The article is titled, “The Effect of Rater Training on Reducing Social Style Bias in Peer Evaluation.” The article is third in a series, following a published literature review and an empirical study that established that bias related to social styles does influence ratings. May received a plaque, a monetary award of $500, and a one-year extension of his membership in the Association as part of his award.
“The research tested the effect of a rater-training program on reducing social style bias in project team peer evaluations,” May explains. “The test groups that received the rater-training program exhibited significantly less ratings bias when compared to the control groups who did not receive training.

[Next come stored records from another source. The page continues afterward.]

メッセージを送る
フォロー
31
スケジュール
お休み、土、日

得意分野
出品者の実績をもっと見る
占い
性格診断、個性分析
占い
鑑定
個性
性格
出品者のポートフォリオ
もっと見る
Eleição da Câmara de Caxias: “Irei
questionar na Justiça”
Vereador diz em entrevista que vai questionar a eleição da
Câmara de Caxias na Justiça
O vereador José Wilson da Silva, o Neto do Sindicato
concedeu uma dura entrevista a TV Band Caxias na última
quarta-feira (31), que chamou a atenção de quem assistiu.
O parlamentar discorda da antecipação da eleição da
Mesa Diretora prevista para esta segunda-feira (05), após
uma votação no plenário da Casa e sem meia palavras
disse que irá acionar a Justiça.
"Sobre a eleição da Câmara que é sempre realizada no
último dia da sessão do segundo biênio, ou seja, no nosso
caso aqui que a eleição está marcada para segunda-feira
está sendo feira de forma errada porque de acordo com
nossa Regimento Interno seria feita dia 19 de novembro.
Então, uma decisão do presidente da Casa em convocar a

"Like many college instructors, I use peer evaluation as part of the grading system in collaborative team projects to control `social loafing’ and evaluate student contributions to both process and task. Based on my research, I now include in all my classes a training program on how to complete a peer evaluation. My research indicates that the training reduces bias and improves the validity and reliability of the ratings. Improving objectivity is particularly important when peer evaluations are used for grading purposes."
May points out that, since teams are an integral part of the workplace, his research also has application for business leaders.

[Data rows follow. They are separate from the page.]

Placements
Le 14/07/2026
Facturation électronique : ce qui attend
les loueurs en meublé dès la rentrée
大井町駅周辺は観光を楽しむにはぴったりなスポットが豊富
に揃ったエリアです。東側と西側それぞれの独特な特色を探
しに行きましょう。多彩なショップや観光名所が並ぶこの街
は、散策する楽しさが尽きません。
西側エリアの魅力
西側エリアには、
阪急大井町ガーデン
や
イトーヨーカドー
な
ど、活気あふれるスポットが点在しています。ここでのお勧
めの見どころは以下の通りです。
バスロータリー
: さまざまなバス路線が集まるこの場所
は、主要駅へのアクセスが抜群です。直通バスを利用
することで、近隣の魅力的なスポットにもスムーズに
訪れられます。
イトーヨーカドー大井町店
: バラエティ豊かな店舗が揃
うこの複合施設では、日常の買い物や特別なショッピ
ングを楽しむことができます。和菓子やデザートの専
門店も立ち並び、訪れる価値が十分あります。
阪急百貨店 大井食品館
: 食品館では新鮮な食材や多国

“We want team members to evaluate peer behaviors based on contribution to task and process in their team projects, not based on personality, race, gender, or other factors,” he says. “Everyone needs to be taught how to accurately assess the performance of others. Based on my research, I believe all businesses should include rater-training as part of the support system for teams when peer evaluations are required.”
May’s research was encouraged by his natural curiosity regarding the reliability and validity of peer evaluations used for grading purposes.
“Many instructors I’ve talked with expressed dissatisfaction with the outcomes of their current peer evaluation process,” he says. “Social style is a behavioral personality construct that describes our pattern of behaviors with others – our assertiveness and expression of feelings.
“There are four basic styles: Analytical, Driver, Expressive, and Amiable. We tend to like those who are most like us. Students with the same social styles tended to rate each other higher than team members with opposite or conflicting social styles. I wanted to know if we could reduce the bias by making students more aware of the social style issue and providing some tips on how to evaluate behavior objectively.”